*Assignment*: Reproduce the lines of source text in the material below without altering any character.
##### Material provided
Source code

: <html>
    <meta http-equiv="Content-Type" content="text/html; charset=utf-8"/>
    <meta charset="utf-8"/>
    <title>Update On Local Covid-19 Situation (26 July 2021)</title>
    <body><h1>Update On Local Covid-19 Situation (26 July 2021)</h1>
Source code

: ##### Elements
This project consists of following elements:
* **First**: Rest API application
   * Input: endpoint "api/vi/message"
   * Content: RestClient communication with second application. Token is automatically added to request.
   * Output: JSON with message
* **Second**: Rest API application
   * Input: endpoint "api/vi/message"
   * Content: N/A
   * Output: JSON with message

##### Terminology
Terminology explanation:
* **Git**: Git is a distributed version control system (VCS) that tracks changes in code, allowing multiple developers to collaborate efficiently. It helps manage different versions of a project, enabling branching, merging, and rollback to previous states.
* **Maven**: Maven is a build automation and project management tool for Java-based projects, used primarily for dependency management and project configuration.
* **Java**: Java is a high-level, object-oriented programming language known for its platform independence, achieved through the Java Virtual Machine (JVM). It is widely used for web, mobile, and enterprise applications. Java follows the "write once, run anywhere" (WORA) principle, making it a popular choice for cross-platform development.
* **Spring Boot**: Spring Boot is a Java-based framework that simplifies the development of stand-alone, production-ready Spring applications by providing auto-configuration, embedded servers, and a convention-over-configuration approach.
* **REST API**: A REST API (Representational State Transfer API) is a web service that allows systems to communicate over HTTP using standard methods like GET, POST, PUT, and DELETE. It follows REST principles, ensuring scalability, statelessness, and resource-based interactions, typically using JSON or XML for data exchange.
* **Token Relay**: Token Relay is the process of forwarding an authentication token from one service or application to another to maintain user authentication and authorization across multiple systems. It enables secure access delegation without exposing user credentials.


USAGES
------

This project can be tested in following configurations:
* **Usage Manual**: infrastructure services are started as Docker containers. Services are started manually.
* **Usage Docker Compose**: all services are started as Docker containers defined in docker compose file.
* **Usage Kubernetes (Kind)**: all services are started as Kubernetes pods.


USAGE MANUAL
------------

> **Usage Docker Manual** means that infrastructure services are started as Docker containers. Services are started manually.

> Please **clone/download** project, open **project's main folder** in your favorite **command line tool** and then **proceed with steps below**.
##########
*Answer below*:
Source code

: <html>
    <meta http-equiv="Content-Type" content="text/html; charset=utf-8"/>
    <meta charset="utf-8"/>
    <title>Update On Local Covid-19 Situation (26 July 2021)</title>
    <body><h1>Update On Local Covid-19 Situation (26 July 2021)</h1>
Source code

: ##### Elements
This project consists of following elements:
* **First**: Rest API application
   * Input: endpoint "api/vi/message"
   * Content: RestClient communication with second application. Token is automatically added to request.
   * Output: JSON with message
* **Second**: Rest API application
   * Input: endpoint "api/vi/message"
   * Content: N/A
   * Output: JSON with message

##### Terminology
Terminology explanation:
* **Git**: Git is a distributed version control system (VCS) that tracks changes in code, allowing multiple developers to collaborate efficiently. It helps manage different versions of a project, enabling branching, merging, and rollback to previous states.
* **Maven**: Maven is a build automation and project management tool for Java-based projects, used primarily for dependency management and project configuration.
* **Java**: Java is a high-level, object-oriented programming language known for its platform independence, achieved through the Java Virtual Machine (JVM). It is widely used for web, mobile, and enterprise applications. Java follows the "write once, run anywhere" (WORA) principle, making it a popular choice for cross-platform development.
* **Spring Boot**: Spring Boot is a Java-based framework that simplifies the development of stand-alone, production-ready Spring applications by providing auto-configuration, embedded servers, and a convention-over-configuration approach.
* **REST API**: A REST API (Representational State Transfer API) is a web service that allows systems to communicate over HTTP using standard methods like GET, POST, PUT, and DELETE. It follows REST principles, ensuring scalability, statelessness, and resource-based interactions, typically using JSON or XML for data exchange.
* **Token Relay**: Token Relay is the process of forwarding an authentication token from one service or application to another to maintain user authentication and authorization across multiple systems. It enables secure access delegation without exposing user credentials.


USAGES
------

This project can be tested in following configurations:
* **Usage Manual**: infrastructure services are started as Docker containers. Services are started manually.
* **Usage Docker Compose**: all services are started as Docker containers defined in docker compose file.
* **Usage Kubernetes (Kind)**: all services are started as Kubernetes pods.


USAGE MANUAL
------------

> **Usage Docker Manual** means that infrastructure services are started as Docker containers. Services are started manually.

> Please **clone/download** project, open **project's main folder** in your favorite **command line tool** and then **proceed with steps below**.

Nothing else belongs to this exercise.